**WORK TO BE COMPLETED**: All pictures are to be dropped, and the remaining data set down exactly.

**LISTED RECORDS**:
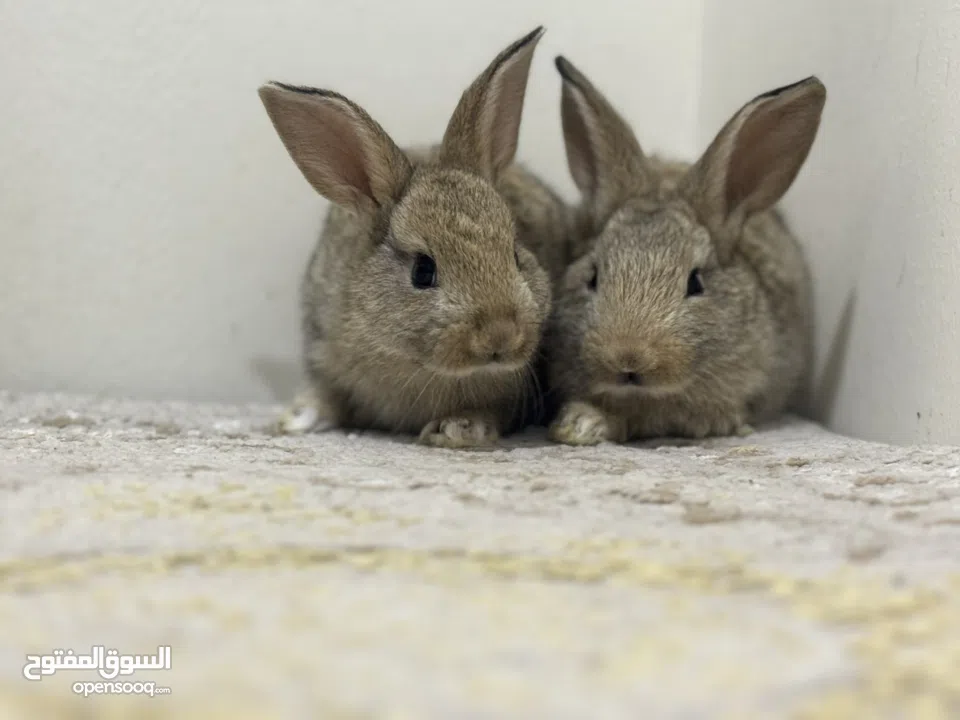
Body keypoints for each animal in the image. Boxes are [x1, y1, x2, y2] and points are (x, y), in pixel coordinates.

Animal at [257, 27, 573, 449]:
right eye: (423, 271)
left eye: (515, 255)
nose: (501, 335)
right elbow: (327, 395)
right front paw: (294, 419)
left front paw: (458, 428)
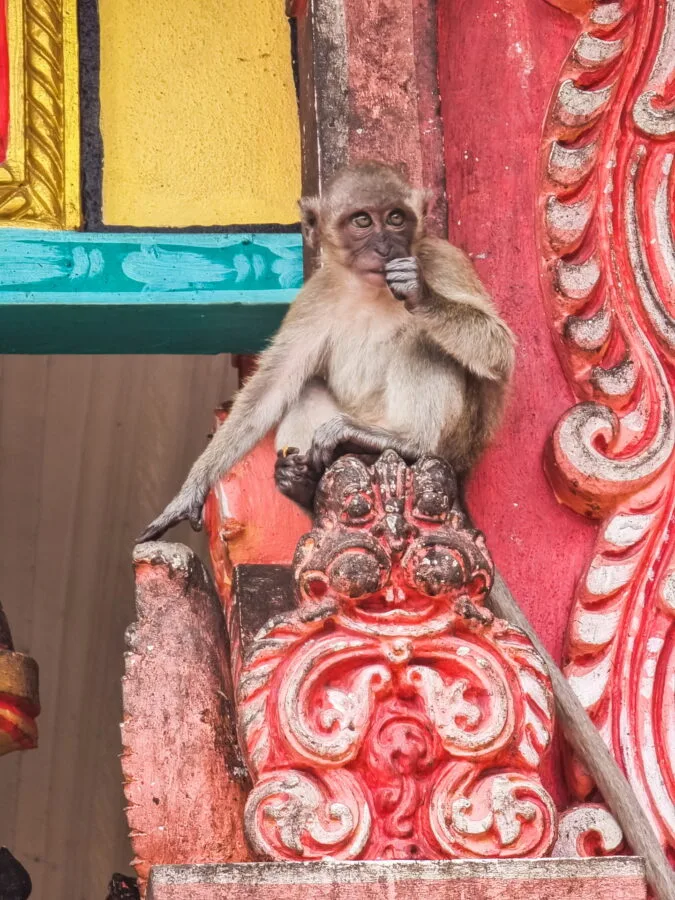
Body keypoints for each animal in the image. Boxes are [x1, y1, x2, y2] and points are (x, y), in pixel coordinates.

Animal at [138, 162, 515, 543]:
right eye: (362, 221)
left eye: (396, 218)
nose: (386, 247)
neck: (370, 289)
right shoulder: (315, 295)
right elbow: (272, 387)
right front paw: (192, 489)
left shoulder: (443, 260)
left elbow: (499, 351)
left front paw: (419, 292)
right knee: (305, 389)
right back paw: (303, 483)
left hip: (457, 442)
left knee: (421, 339)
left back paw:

**TASK RESULT**:
Body keypoints for each animal in the image. Boxes are [x1, y1, x2, y2] and points are (x, y), in pixel coordinates.

Animal at [257, 27, 573, 449]:
right eye: (423, 271)
left eye: (515, 255)
nose: (501, 335)
right elbow: (327, 395)
right front paw: (294, 419)
left front paw: (458, 428)
Body keypoints for each animal in the image. Boxes are [x1, y1, x2, y2] and points are (x, y), in pixel coordinates.

Animal at [138, 162, 515, 543]:
right eye: (362, 221)
left eye: (396, 218)
nose: (386, 247)
neck: (370, 289)
right shoulder: (315, 295)
right elbow: (272, 387)
right front paw: (192, 489)
left shoulder: (443, 260)
left elbow: (499, 351)
left front paw: (419, 292)
right knee: (305, 389)
right back paw: (303, 483)
left hip: (457, 442)
left knee: (421, 339)
left back paw:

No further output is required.